• PROBLEM TO SOLVE: For this exercise, write out each entry below exactly, omitting the images.

• DATA SHOWN:
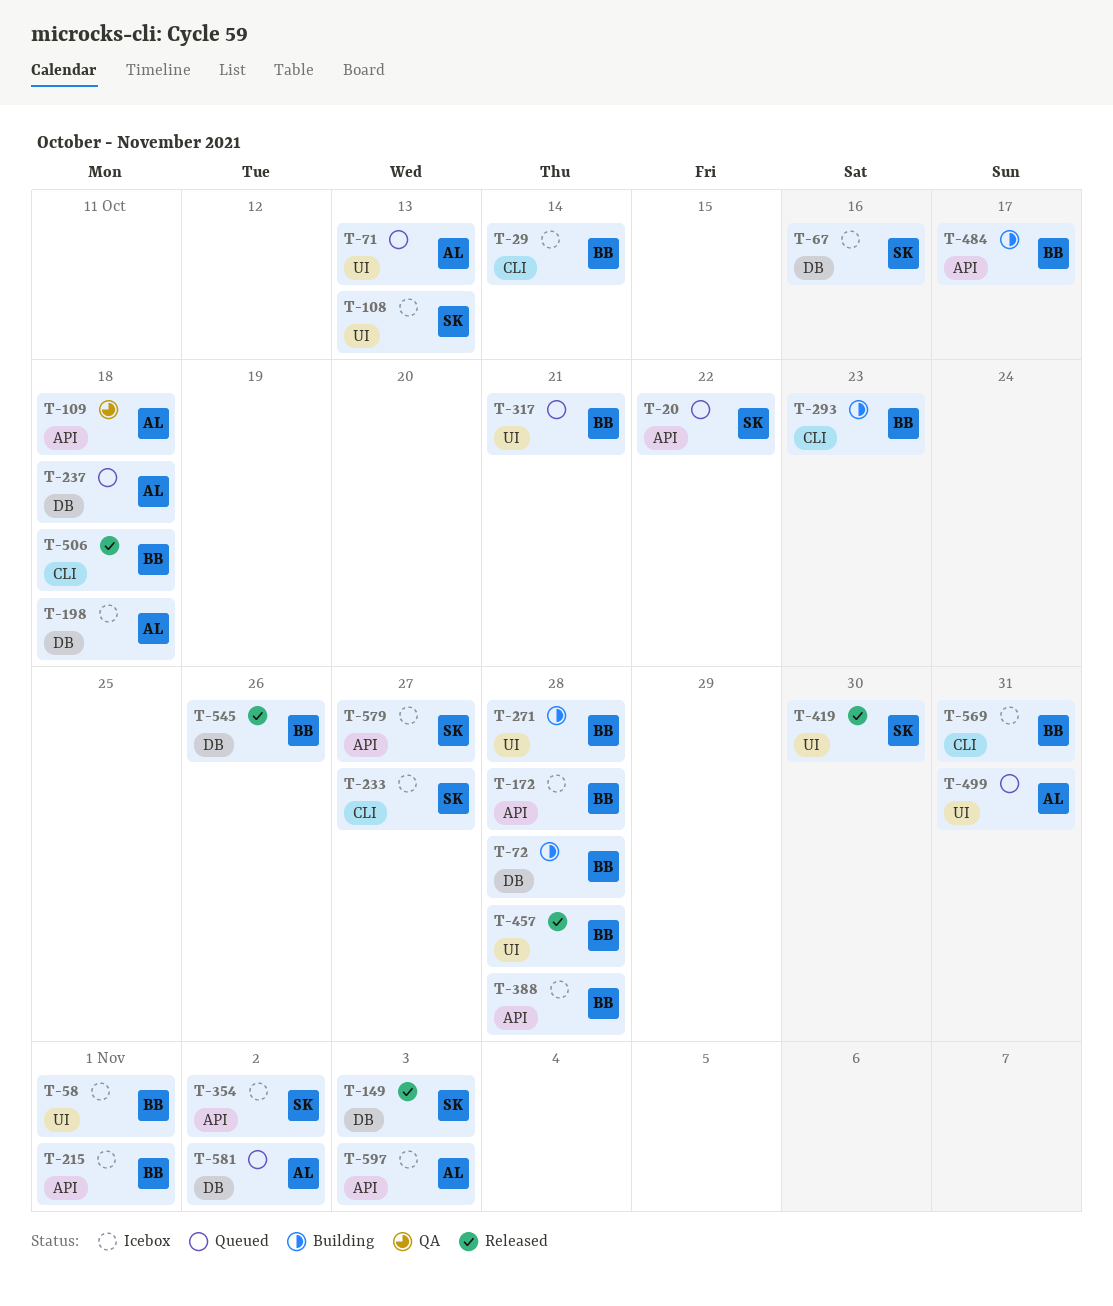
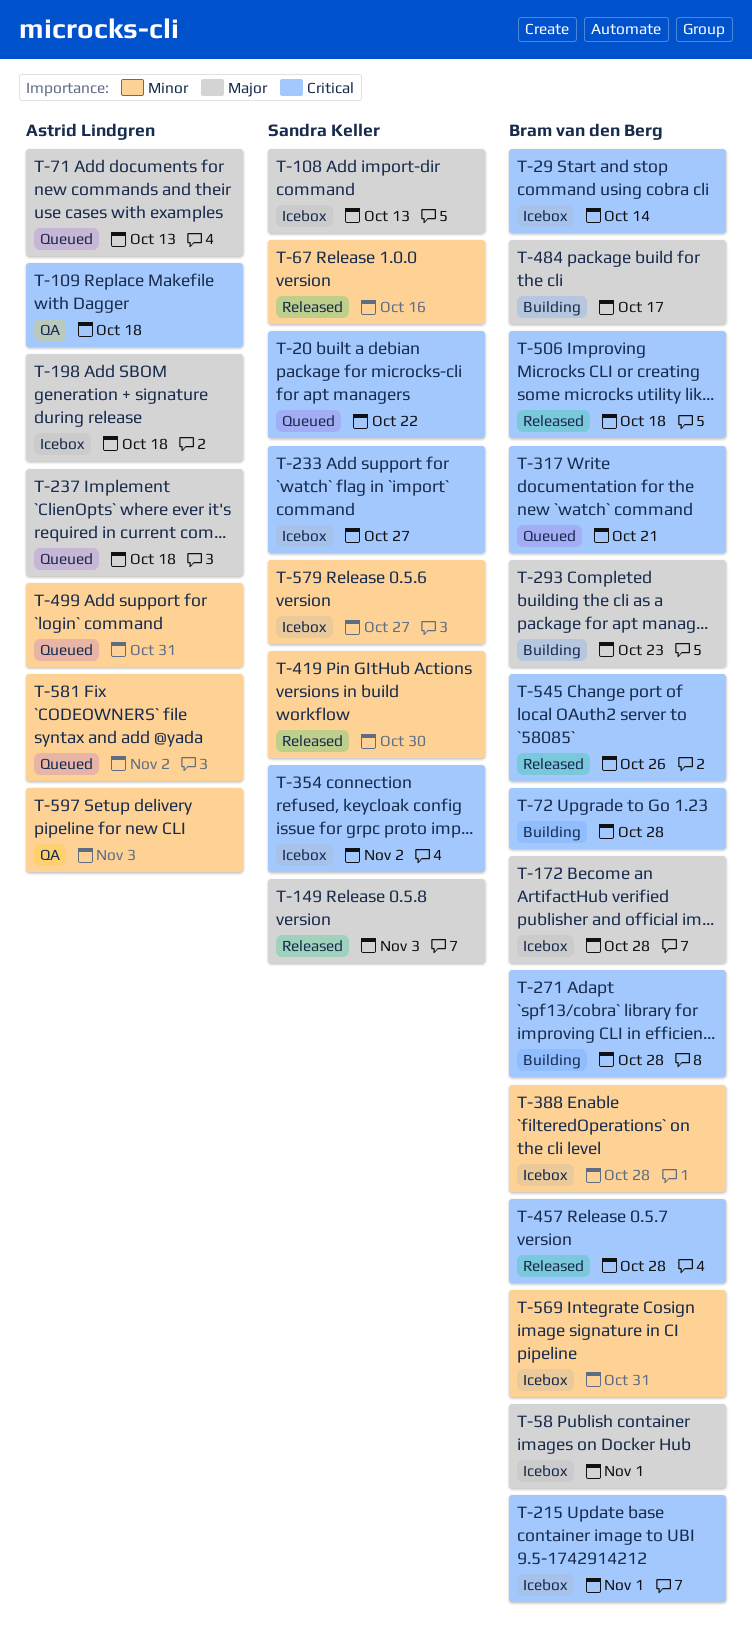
T-67, status: Icebox -> Released
T-597, status: Icebox -> QA

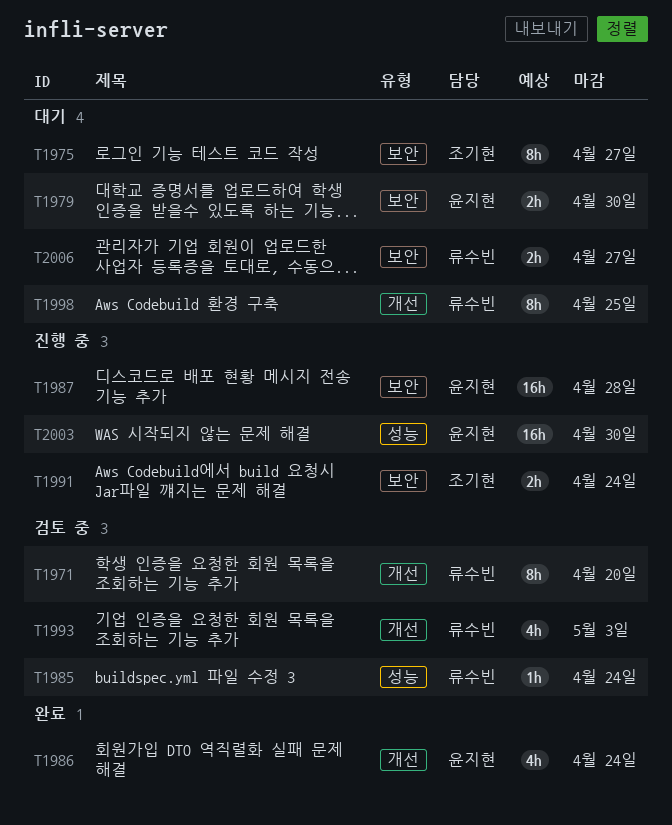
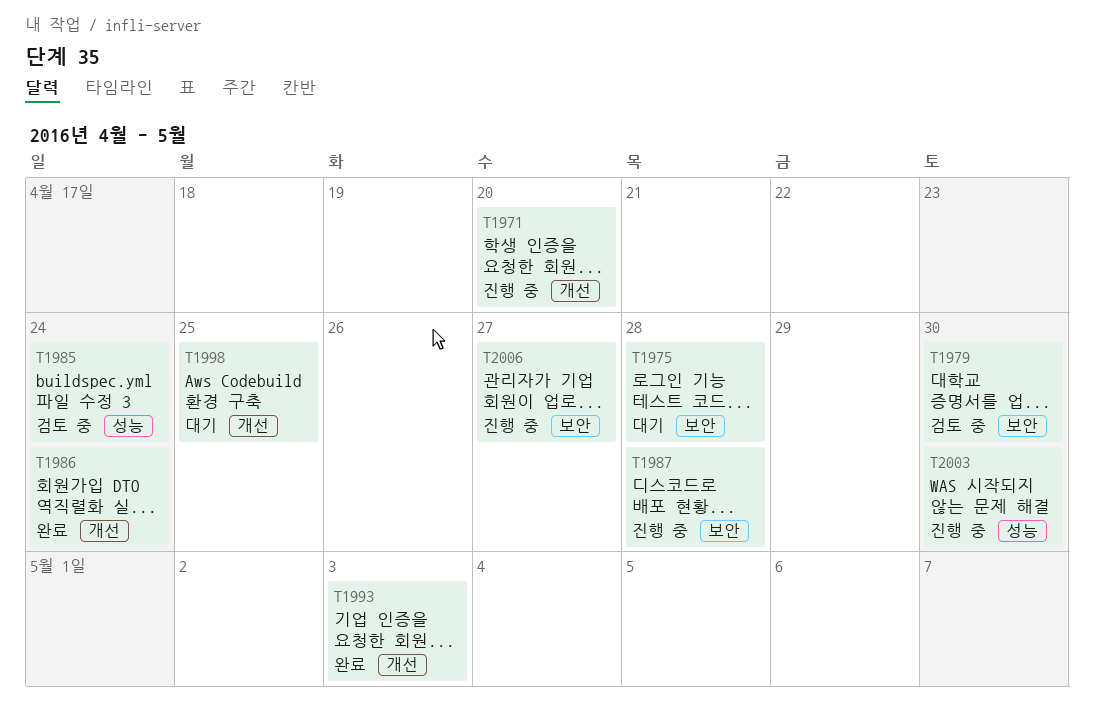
T1971, status: 검토 중 -> 진행 중
T1975, due: Apr 27 -> Apr 28
T1979, status: 대기 -> 검토 중
T1991: present -> none
T1993, status: 검토 중 -> 완료
T2006, status: 대기 -> 진행 중

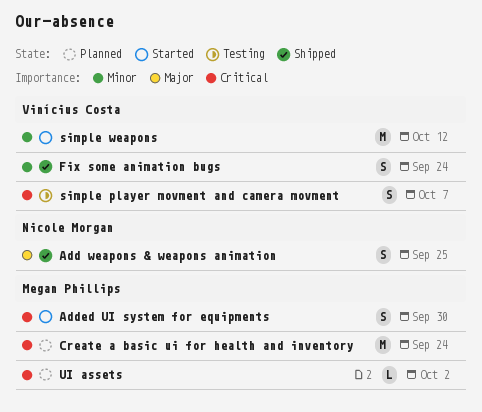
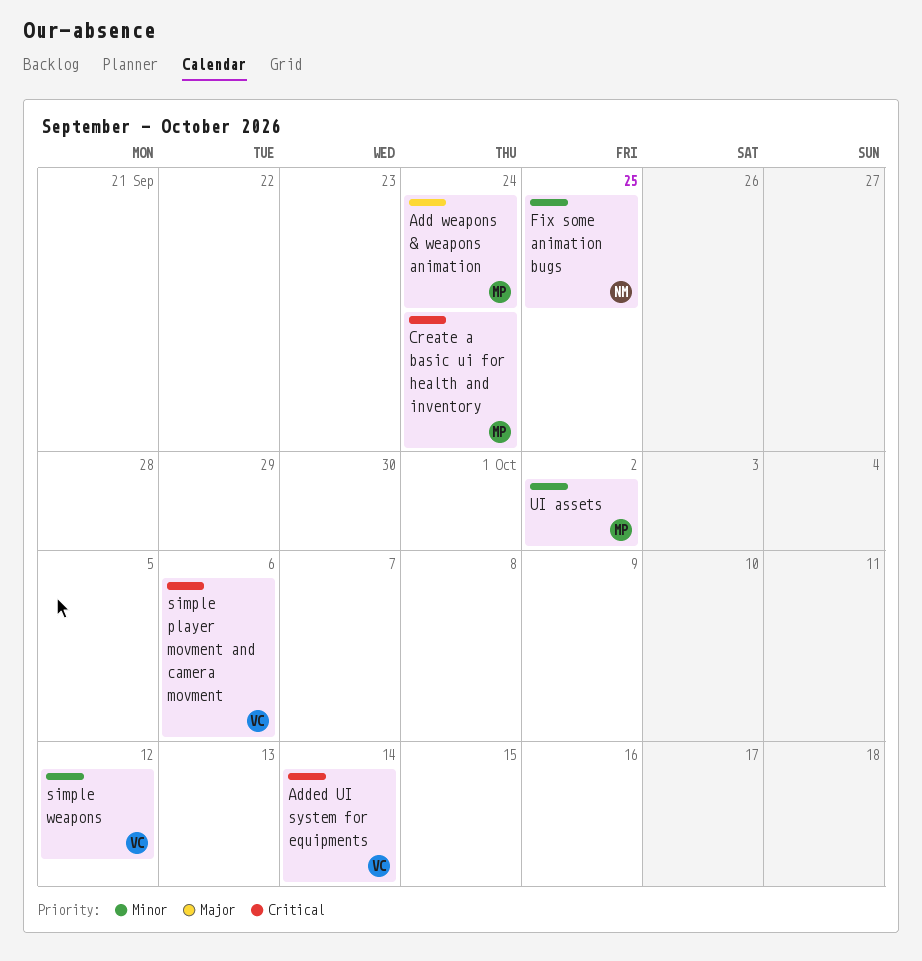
Add weapons & weapons animation, owner: Nicole Morgan -> Megan Phillips
Add weapons & weapons animation, due: Sep 25 -> Sep 24
Added UI system for equipments, owner: Megan Phillips -> Vinícius Costa
Added UI system for equipments, due: Sep 30 -> Oct 14
Fix some animation bugs, owner: Vinícius Costa -> Nicole Morgan
Fix some animation bugs, due: Sep 24 -> Sep 25
simple player movment and camera movment, due: Oct 7 -> Oct 6
UI assets, priority: Critical -> Minor

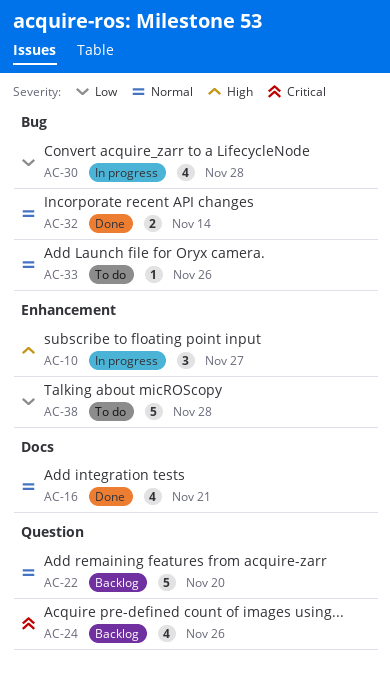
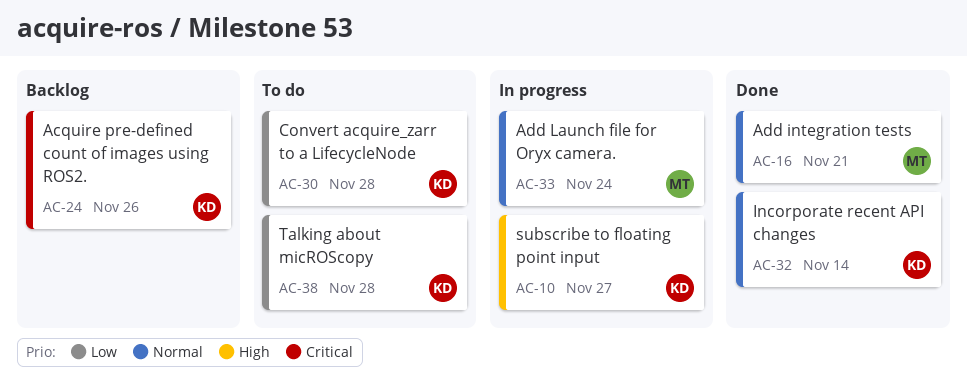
AC-22: present -> none
AC-30, status: In progress -> To do
AC-33, status: To do -> In progress
AC-33, due: Nov 26 -> Nov 24

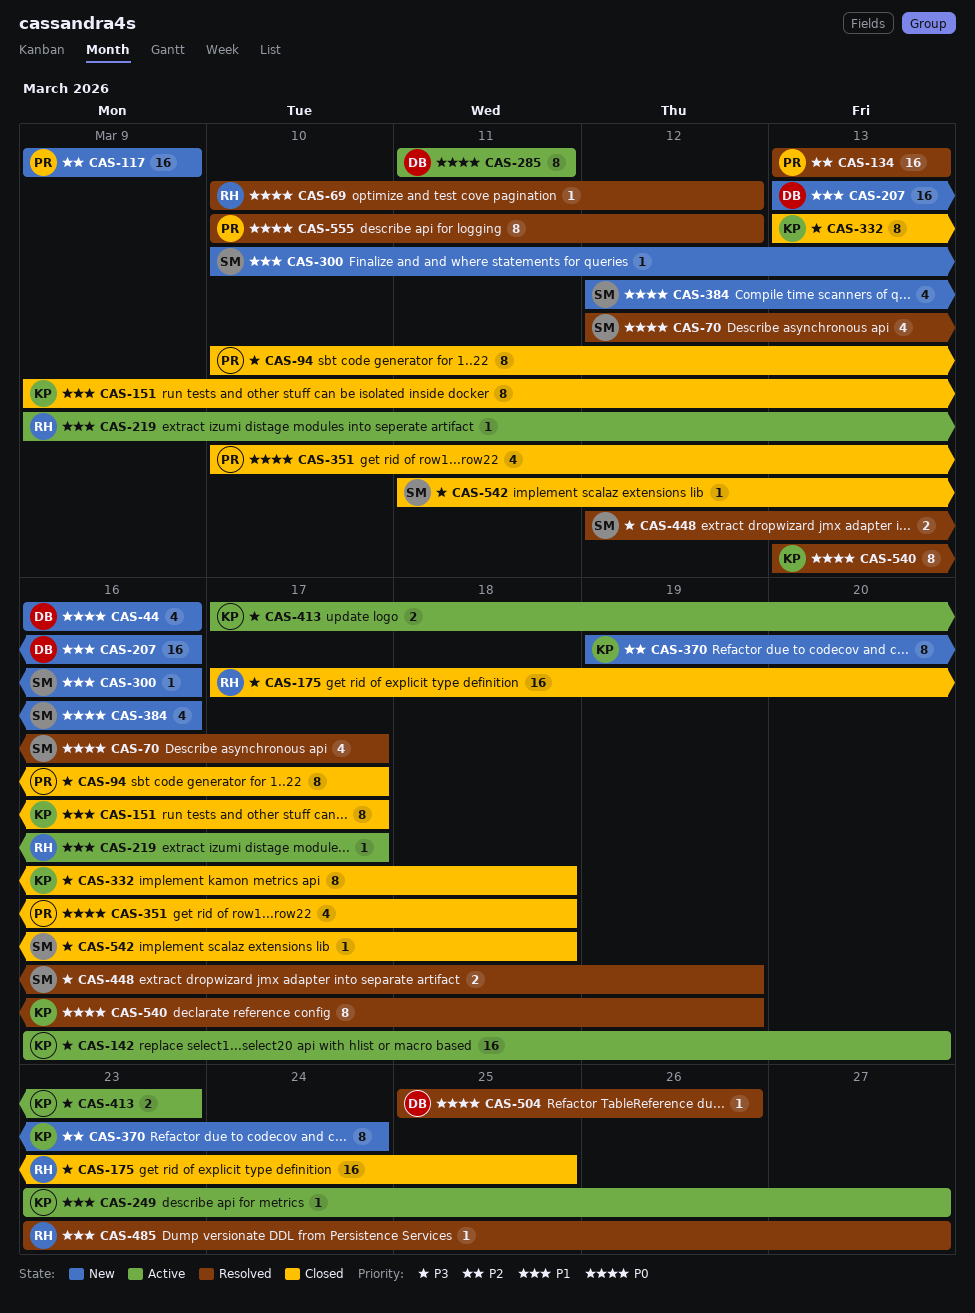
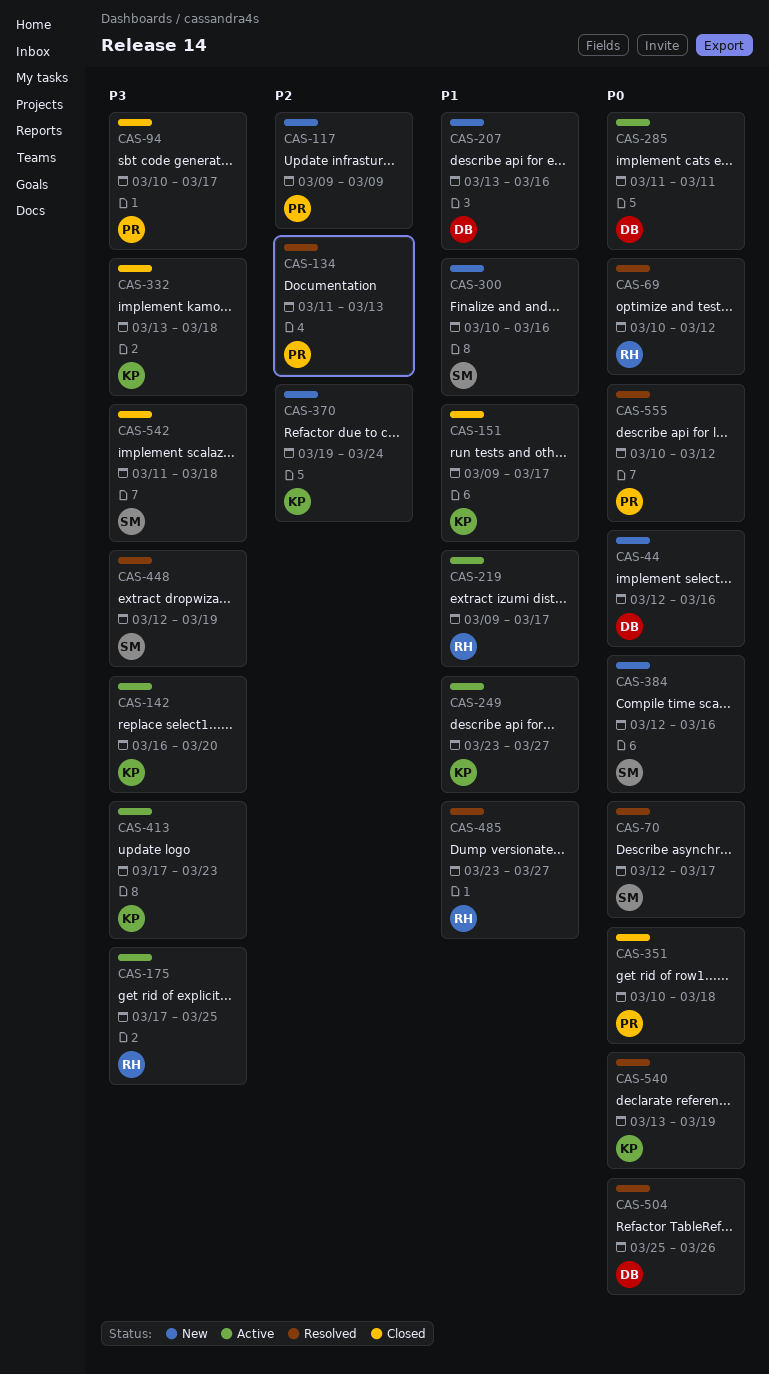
CAS-44, start: Mar 16 -> Mar 12
CAS-134, start: Mar 13 -> Mar 11
CAS-175, status: Closed -> Active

• RESPONSE:
T-67, status: Icebox -> Released
T-597, status: Icebox -> QA

T1971, status: 검토 중 -> 진행 중
T1975, due: Apr 27 -> Apr 28
T1979, status: 대기 -> 검토 중
T1991: present -> none
T1993, status: 검토 중 -> 완료
T2006, status: 대기 -> 진행 중

Add weapons & weapons animation, owner: Nicole Morgan -> Megan Phillips
Add weapons & weapons animation, due: Sep 25 -> Sep 24
Added UI system for equipments, owner: Megan Phillips -> Vinícius Costa
Added UI system for equipments, due: Sep 30 -> Oct 14
Fix some animation bugs, owner: Vinícius Costa -> Nicole Morgan
Fix some animation bugs, due: Sep 24 -> Sep 25
simple player movment and camera movment, due: Oct 7 -> Oct 6
UI assets, priority: Critical -> Minor

AC-22: present -> none
AC-30, status: In progress -> To do
AC-33, status: To do -> In progress
AC-33, due: Nov 26 -> Nov 24

CAS-44, start: Mar 16 -> Mar 12
CAS-134, start: Mar 13 -> Mar 11
CAS-175, status: Closed -> Active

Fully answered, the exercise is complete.